Assemblea d’Ateneo a Catania, Recca: «Rilanciamo la didattica e i servizi agli studenti»
«Tenere aperto il dialogo e rispettare l’equilibrio fra tutte le componenti dell’Ateneo, senza protagonismi e con umiltà». È con questo spirito che il rettore dell’Università di Catania Antonino Recca conta di poter continuare a lavorare, affinché l’ateneo raggiunga traguardi sempre più alti. Lo ha ricordato oggi, nel corso dell’assemblea convocata alla facoltà di Ingegneria con tutte le componenti della comunità accademica. «Discutere insieme degli obiettivi raggiunti e dei problemi ancora da affrontare – ha aggiunto -, e proporsi sempre nuovi e più alti traguardi».
Una platea affollata di docenti, personale tecnico-amministrativo e studenti ha ascoltato oggi il rettore che ha voluto un incontro aperto, nel quale l’alternanza dei punti di vista facesse da filo conduttore. Un appuntamento all’insegna del dialogo, dunque, nel corso del quale il rettore che ha tenuto a sottolineare come le criticità riguardano purtroppo l’intero sistema universitario nazionale: «È di ieri – ha spiegato – la notizia del taglio di 500 milioni di euro destinati all’Università, e l’ateneo di Catania, nonostante le notizie poco rassicuranti, e superato il periodo di “fervore elettorale” dovuto al rinnovo degli organi collegiali e della presidenza di alcune facoltà, non andrà di certo in ferie».

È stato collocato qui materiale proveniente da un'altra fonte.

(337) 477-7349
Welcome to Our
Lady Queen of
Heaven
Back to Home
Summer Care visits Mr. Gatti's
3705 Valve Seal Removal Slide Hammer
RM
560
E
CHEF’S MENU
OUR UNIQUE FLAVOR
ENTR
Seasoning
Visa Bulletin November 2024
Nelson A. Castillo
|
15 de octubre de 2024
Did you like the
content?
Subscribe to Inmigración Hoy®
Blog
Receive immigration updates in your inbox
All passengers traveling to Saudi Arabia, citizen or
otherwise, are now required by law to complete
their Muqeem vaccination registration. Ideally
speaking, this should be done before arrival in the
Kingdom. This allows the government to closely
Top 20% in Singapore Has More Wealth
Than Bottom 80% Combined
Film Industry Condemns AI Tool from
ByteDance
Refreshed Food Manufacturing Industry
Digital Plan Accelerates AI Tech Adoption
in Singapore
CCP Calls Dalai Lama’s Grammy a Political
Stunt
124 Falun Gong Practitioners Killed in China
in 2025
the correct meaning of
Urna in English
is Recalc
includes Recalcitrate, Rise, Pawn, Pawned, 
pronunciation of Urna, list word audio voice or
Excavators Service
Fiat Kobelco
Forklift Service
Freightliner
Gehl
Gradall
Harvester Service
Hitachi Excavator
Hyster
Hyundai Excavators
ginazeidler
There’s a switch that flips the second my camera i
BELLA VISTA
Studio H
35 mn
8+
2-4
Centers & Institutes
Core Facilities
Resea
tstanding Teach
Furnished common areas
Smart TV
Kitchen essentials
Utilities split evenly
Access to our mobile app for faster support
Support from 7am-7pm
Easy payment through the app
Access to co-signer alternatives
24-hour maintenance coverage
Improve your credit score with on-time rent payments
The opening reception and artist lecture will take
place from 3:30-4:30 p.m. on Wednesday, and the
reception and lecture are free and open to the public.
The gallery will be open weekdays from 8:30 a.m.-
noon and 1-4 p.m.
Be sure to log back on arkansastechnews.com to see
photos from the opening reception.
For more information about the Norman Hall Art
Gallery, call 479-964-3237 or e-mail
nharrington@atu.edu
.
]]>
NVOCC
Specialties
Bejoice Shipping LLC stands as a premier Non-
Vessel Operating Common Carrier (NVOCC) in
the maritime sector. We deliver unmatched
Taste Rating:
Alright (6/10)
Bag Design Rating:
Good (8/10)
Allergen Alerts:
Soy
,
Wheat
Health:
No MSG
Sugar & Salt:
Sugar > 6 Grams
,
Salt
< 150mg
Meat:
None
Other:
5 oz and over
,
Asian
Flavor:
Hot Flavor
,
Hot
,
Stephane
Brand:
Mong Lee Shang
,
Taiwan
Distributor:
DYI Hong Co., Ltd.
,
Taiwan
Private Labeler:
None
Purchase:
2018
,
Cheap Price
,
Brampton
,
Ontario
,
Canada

Stabilire un preciso e rigido regolamento per i corsi di studio è una delle priorità dell’amministrazione Recca che non si dichiara a tutt’oggi pienamente soddisfatto dei miglioramenti della didattica, elemento fondamentale e imprescindibile per un ottimale funzionamento dell’Università.
«Oggi – ha affermato - gli atenei sono valutati sulla base della preparazione dei loro laureati e quindi sulla qualità dell’insegnamento. In una realtà in cui ormai il valore legale del titolo di studio è sempre meno importante – ha aggiunto - è fondamentale lavorare al meglio per gli studenti. È per questa ragione che, di concerto con il prof. Giuseppe Cozzo, delegato alla Didattica, entreremo nel tessuto “vitale” delle nostre facoltà per rimettere proprio la didattica al primo posto in classifica».
Notevoli rimangono comunque i traguardi raggiunti fino ad oggi: «L’80% del programma che mi ero proposto di realizzare è stato rispettato – afferma -. Dal contatto continuo e diretto che la comunità universitaria ha stabilito con i vertici dell’Ateneo al coinvolgimento collettivo e immediato, reso possibile anche grazie allo strumento del Bollettino d’Ateneo (l’organo di comunicazione ufficiale dell’Università che riceve sempre più consensi), fino al recente lancio della “Carta Unict” e della “Carta Mps Spider Unict”, che vedono oggi l’Università di Catania in prima linea nel processo di innovazione dei servizi telematici e digitali offerti».
Un posto a sé nella lunga “conversazione” ha avuto poi la ricerca scientifica, annosa questione che riguarda tutte le università italiane. Anche su questo punto l’ateneo non si accontenta ancora: «Le potenzialità che abbiamo sono enormi», «È determinante – gli fa eco il neo eletto preside di Farmacia, Giuseppe Ronsisvalle - creare una “learning community” nella quale possano convivere la dimensione internazionale della comunità scientifica e l’esigenza del dialogo con il territorio, come peraltro ha già stabilito il Senato accademico».
Anche il direttore amministrativo dell’Università di Catania Federico Portoghese, che ha affiancato il rettore durante l’assemblea, è intervenuto all’incontro, sottolineando – tra gli altri punti - l’importanza del percorso di stabilizzazione del precariato che l’ateneo ha avviato, facendo rilevare inoltre gli importanti traguardi raggiunti grazie all’utilizzo del protocollo informatico, che oggi consente lo snellimento delle procedure burocratiche, l’accorpamento delle aree didattiche secondo la tipologia di attività, e la messa a regime del Centro linguistico multimediale d’Ateneo, citato come esempio di strumento strategico affinché l’ateneo si doti di strutture sempre più moderne ed efficienti.